持っている金が3万円を超えてくると、人は大胆になる。少なくとも俺はそうなる。
持ち金が2万円台後半の時には芽生えない万能感、こちとら財布に3万以上の金があるんだぞ、という自信から来る強気の姿勢が対人関係においても良い方向に作用するのでビジネスの場においては主導権を握れるし、女性に対してもスマートに立ち回れる。そしてそれは言わずもがな、パチスロにおいてもなのだ。
誰もが気づいていない途轍もないお宝台を見つけたこと自体は俺の行動力と洞察力のなせるわざだが、このお宝を活かすも殺すもココからの俺のヒキ次第ということになる。
計算上、一昨日からのBIG間ハマリは1730G……つまりあと670Gほどハマれば2400Gの第2天井に到達して、最低10連のATにありつける。
ここで要求されるヒキとは、天井がリセットされるBIGを引かないヒキである。REGは引いてよい。もちろんATも引いてよい。しかしBIGだけは引いてはならぬ。

******

• 取り組む課題 1: パチスロを題材にした文章から、「G」が付いた数値を登場順にすべて抜き出しなさい。
• 取り組む課題 2: パチスロを題材にした文章の最後の文に続けて、その先を書き進めなさい。

• 収集データ:

******

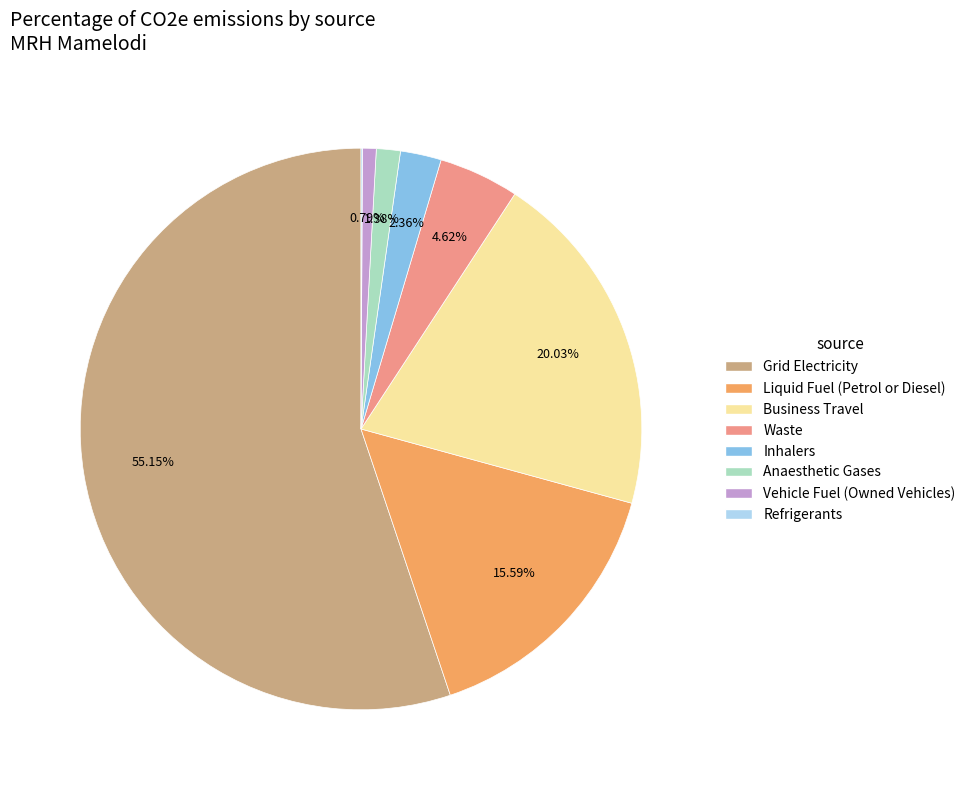

What is the largest slice in the pie chart?

Grid Electricity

******

• 解答欄 1: 1730G、670G、2400G

• 解答欄 2:
いつもであれば最もありがたがられる存在であるBIG(特にAT機ではBIGが爆裂への皮切りになることが多いのでなおさらだ)を、忌避していくスタイルをとるのは常人には難しかろう。心のどこかで、どうしてもBIGを甘やかしてしまったり、または「引くな」と思うあまりに憎んでしまったりして、結果BIGという概念から逃れられず、2400Gハマる前に引いてしまう。
その点、俺はBIGという概念をなかったものとして扱うので、引きようがない。存在しない概念。存在しないのだから「引いたらどうしよう」などという恐怖感すらなく、ひたすらにハマることができる。地雷がたくさん埋まっているよと言われてからでは原っぱは走れない。だが地雷という存在を知らない状態ならば原っぱでブレイクダンスができるし、何故か地雷を踏みぬくことはない。そういうものだ。
持ち金は3万を大きく超える55000円、BIGという概念を忘れることができる男こと俺は栄光の第2天井を目指して、今まさに優雅に遊技を進めている。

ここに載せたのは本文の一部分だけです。